A Dutch child with two lesbian mothers and two homosexual fathers has pressured a comic book publisher into including a gay couple in its next issue of Donald Duck.
Fenna made the complaint during an episode of Dutch news programme NOS Youth News, saying, “There are no gays or lesbians in Donald Duck, I’ve checked them all.”
“My parents are gays and lesbians and I think it’s important that that’s portrayed as normal too, but in Duck City it looks like it does not exist at all,” the ten-year-old added.
According to NOS, the young social justice activist spoke to the editor in chief of the comic, Joan Lommen, who said that LGBT characters were simply “not in the minds of the artists.”
Fenna denounced the wrongthink, saying, “That’s a bit ridiculous, actually.”
However, the girl conceded that it was not necessary to make one of the lead characters, like Goofy, gay, but that some of the extras in the background appearing as LGBT-inclusive would suffice.

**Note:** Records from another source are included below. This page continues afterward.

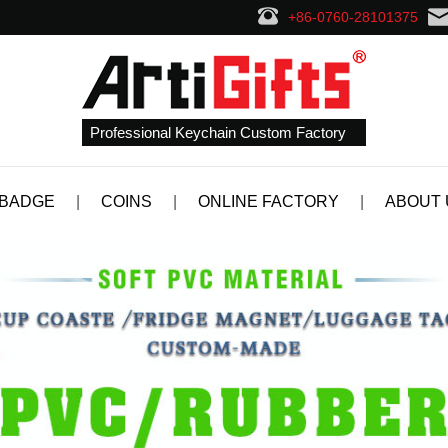
+86-0760-28101375
Professional Keychain Custom Factory
 BADGE
|
COINS
|
ONLINE FACTORY
|
ABOUT 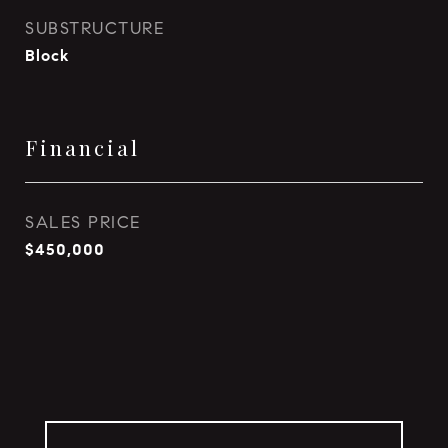
SUBSTRUCTURE
Block
Financial
SALES PRICE
$450,000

“You see a lot of couples, a few of those people can be gay,” she said.
Later in the news report, Fenna was taken to the studio in the Netherlands where the comic was drawn, and one of the artists showed her a cartoon background of a heterosexual couple sitting at a table in a restaurant being changed into a lesbian couple, with hearts drawn around them to emphasise they were in a same-sex relationship.
Earlier this month, the Disney channel debuted its first underage gay character, in the primetime children’s series Andi Mack, with viewers having a median age of ten years old.

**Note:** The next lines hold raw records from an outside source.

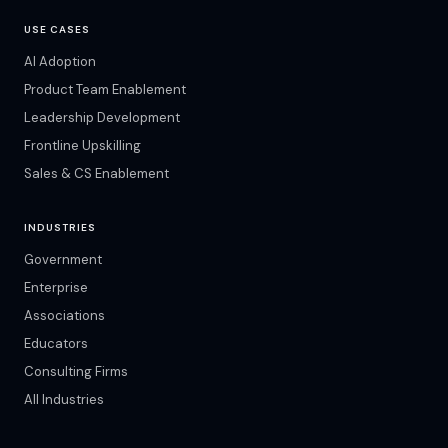
USE CASES
AI Adoption
Product Team Enablement
Leadership Development
Frontline Upskilling
Sales & CS Enablement
INDUSTRIES
Government
Enterprise
Associations
Educators
Consulting Firms
All Industries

In 2017, progressive activists praised the network for its portrayal of lesbian parents in the animated show Doc McStuffins, a programme aimed at preschoolers.
However, the LGBT lobby were not happy when Disney announced in August 2018 that it had cast straight actor Jack Whitehall to play its first leading gay character in feature film The Jungle Cruise, with some in the entertainment industry complaining of a “lack of LGBTQ+ representation on screen.”